By the 1920’s, Northwestern was gaining enough prominence to build a much larger building on the 600 block of Marquette. The Thanksgiving Day Fire of 1982 destroyed the building, but the 56 story replacement on the same site designed by Cesar Pelli opened in 1989. 

The bank is now known as Wells Fargo.
Great Northern Depot
1913-1978
At the height of City Beautiful, this central depot was to serve James J Hill’s expanding empire. Duluth, St Cloud, even Milwaukee and Chicago were common trips from here at Hennepin Ave and the river.

Amtrak took control in 1971, which subsequently built the infamous Midway station to consolidate both St Paul and Minneapolis depots centrally between downtowns in 1978. Midway closed in 2014 and moved all Twin Cities operations to St Paul’s thankfully still standing and newly renewed Union Depot, originally built in 1917.

The site is now largely the Federal Reserve of Minneapolis—their third built location within Gateway. The remaining land was turned into West River Parkway, which connects downtown green space to Minnehaha Falls and Bdote. Remnants of the station exist, with the Stone Arch Bridge now famously pedestrianized on what used to serve the corridor into St Paul and eventually Chicago.

Minneapolis, the largest city in the tri-state region, does not have a train depot to this day.
Nicollet Hotel 
1924-1991
On the corners of the center of our city, Washington, Hennepin, and Nicollet, the Nicollet Hotel was added to the NRHP in 1987. It was torn down four years later. The land remained an empty lot until 2019, when the new Gateway Tower started construction on a 36 story modern glass structure. Still under construction today, it will be offices as well as Four Seasons Hotel.
Minneapolis Post Office
Still serving the greater Minneapolis metro, and in particular Gateway District of ZIP 55401, the Streamline Moderne Art Deco building sits at 100 1st St—spanning nearly three blocks from Hennepin to 3rd Ave. It was designed by renowned firm Magney & Tulser. Major additions added in 1992 meticulously replicated the facade, expanding back towards the river where passenger rail lines used to function and W River Parkway exists today. The original public interior space is preserved, with one of the longest bronze chandeliers in the world, marble terrazzo floors, bronze teller cages and accents, and sandstone walls.
Main Post Office 
1889-1961
On the corner of Marquette and 3rd Street S—the Main Post Office embodied America’s civic pride, with Beaux Arts architecture by Mifflin E Bell for a price of $1,250,00 in 1889, or nearly $36,000,000 today. It was torn down in 1961. The lot remains a parking lot to this day.

= = = = =

(Exercises to complete)
1. Using the text on Minneapolis buildings, decide whether each statement agrees with it. Answer yes or no for each, and quote the words that decide it. (a) The former Great Northern Depot site is now largely the Federal Reserve of Minneapolis. (b) The Nicollet Hotel was torn down before it was added to the NRHP. (c) The Minneapolis Post Office at 100 1st St was designed by Magney & Tulser.
2. Carry on the text about Minneapolis buildings from the point where it stops.

Collection entries:
= = = = =

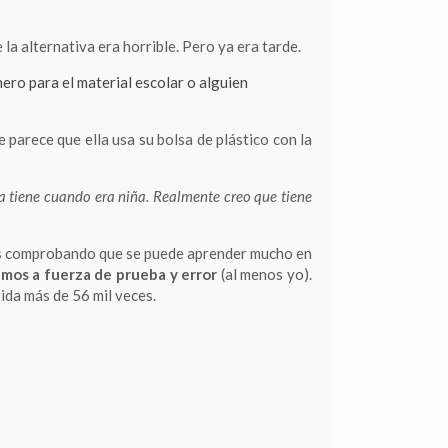
la alternativa era horrible. Pero ya era tarde.
ero para el material escolar o alguien
 parece que ella usa su bolsa de plástico con la
a tiene cuando era niña. Realmente creo que tiene
mos comprobando que se puede aprender mucho en
amos a fuerza de prueba y error
(al menos yo).
ida más de 56 mil veces.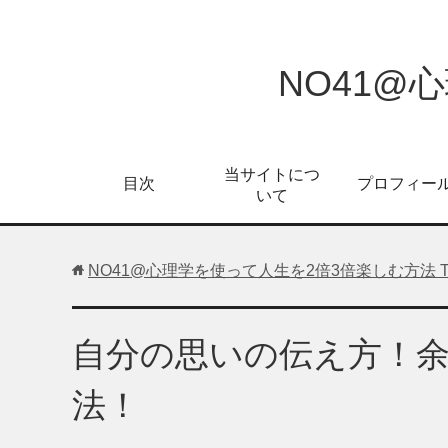
NO41@
当サイトにつ
目次
プロフィー
いて
NO41@心理学を使って人生を2倍3倍楽しむ方法
自分の思いの伝え方！
法！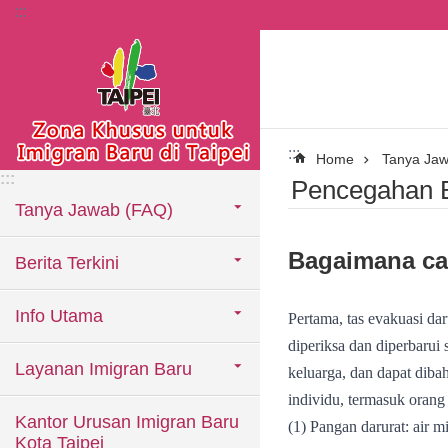
:::
Lompat ke blok konten utama
:::
Home
Tanya Ja
:::
Pencegahan 
Tanya Jawab (FAQ)
Bagaimana ca
Berita Terkini
Info Utama
Pertama, tas evakuasi da
diperiksa dan diperbarui 
Layanan Imigran Baru
keluarga, dan dapat diba
individu, termasuk orang
Kantor Urusan Imigran Baru
(1) Pangan darurat: air 
Kota Taipei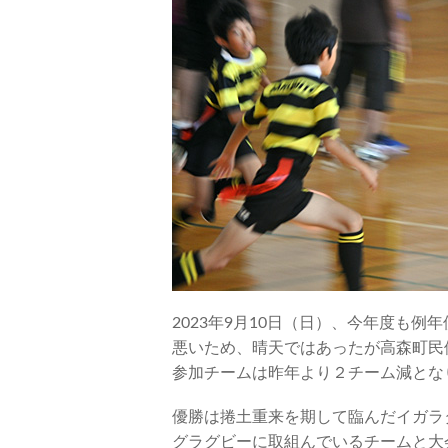
2023年9月10日（日）、今年度も
悪いため、晴天ではあったが高森町民
参加チームは昨年より２チーム減とな
優勝は捲土重来を期して臨んだイガラ
グラグビーに取組んでいるチームと大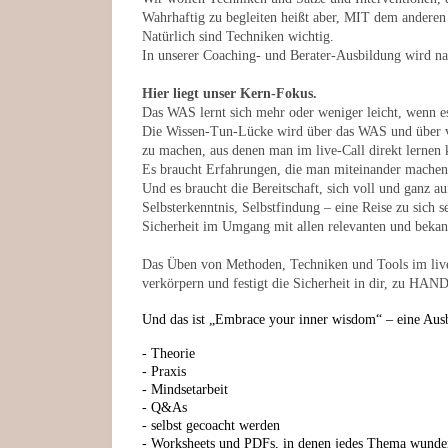
Wahrhaftig zu begleiten heißt aber, MIT dem anderen
Natürlich sind Techniken wichtig.
In unserer Coaching- und Berater-Ausbildung wird natü
Hier liegt unser Kern-Fokus.
Das WAS lernt sich mehr oder weniger leicht, wenn es g
Die Wissen-Tun-Lücke wird über das WAS und über vie
zu machen, aus denen man im live-Call direkt lernen 
Es braucht Erfahrungen, die man miteinander machen 
Und es braucht die Bereitschaft, sich voll und ganz
Selbsterkenntnis, Selbstfindung – eine Reise zu sich 
Sicherheit im Umgang mit allen relevanten und bekan
Das Üben von Methoden, Techniken und Tools im live-S
verkörpern und festigt die Sicherheit in dir, zu HA
Und das ist „Embrace your inner wisdom“ – eine Ausbi
- Theorie
- Praxis
- Mindsetarbeit
- Q&As
- selbst gecoacht werden
- Worksheets und PDFs, in denen jedes Thema wunder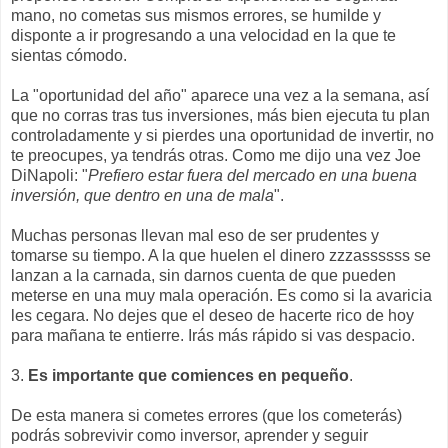
mano, no cometas sus mismos errores, se humilde y
disponte a ir progresando a una velocidad en la que te
sientas cómodo.
La "oportunidad del año" aparece una vez a la semana, así
que no corras tras tus inversiones, más bien ejecuta tu plan
controladamente y si pierdes una oportunidad de invertir, no
te preocupes, ya tendrás otras. Como me dijo una vez Joe
DiNapoli: "
Prefiero estar fuera del mercado en una buena
inversión, que dentro en una de mala
".
Muchas personas llevan mal eso de ser prudentes y
tomarse su tiempo. A la que huelen el dinero zzzassssss se
lanzan a la carnada, sin darnos cuenta de que pueden
meterse en una muy mala operación. Es como si la avaricia
les cegara. No dejes que el deseo de hacerte rico de hoy
para mañana te entierre. Irás más rápido si vas despacio.
3.
Es importante que comiences en pequeño
.
De esta manera si cometes errores (que los cometerás)
podrás sobrevivir como inversor, aprender y seguir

= = = = =

(Results in order)
1.
(a) Yes: "The site is now largely the Federal Reserve of Minneapolis"
(b) No: "the Nicollet Hotel was added to the NRHP in 1987. It was torn down four years later."
(c) Yes: "It was designed by renowned firm Magney & Tulser."

2.
City Hall
1878-1911

Once named Bridge Square, the original city center at the convergence of Hennepin and Nicollet at 1st St stood the first Minneapolis City Hall. Its triangular site squeezed the building on all sides, and given the city’s rapid growth, our current city hall at 3rd Ave and 4th St was constructed from 1888-1909.

Between 1911-12, two triangular blocks between Hennepin and Nicollet were razed to make way for Gateway Park that opened in 1915, now the namesake of the neighborhood. The City Beautiful era park was constructed on this site in hopes to create a space that would make a lasting impression at the main entrance to the city. Although the park was greatly altered and privatized during Urban Renewal, the piece of land City Hall once stood on is still city property. It is currently maintained by Minneapolis Parks and Recreation, with plans to remodel the park currently in process.
Dolphin Staffing Building
1969-2022
Knutson Construction was the contractor mainly responsible for leveling Gateway, and thus in 1969 built their headquarters at 1st Ave and Washington.

With Le Corbusier’s machine idea in mind (for this instance in terms of commercial), the first floor embodies car culture in architecture during the Modern era. The lifted building allows for private vehicles to pull through the bank located on the ground floor.

Approved by Minneapolis and yet to be constructed, this very site is planned to be 27 stories with nearly 430 housing units, street level retail, and be one of eight new or planned towers built within Gateway in the last 10 years, plus the iconic Central Library rebuild. ESG is responsible for the design of the new tower.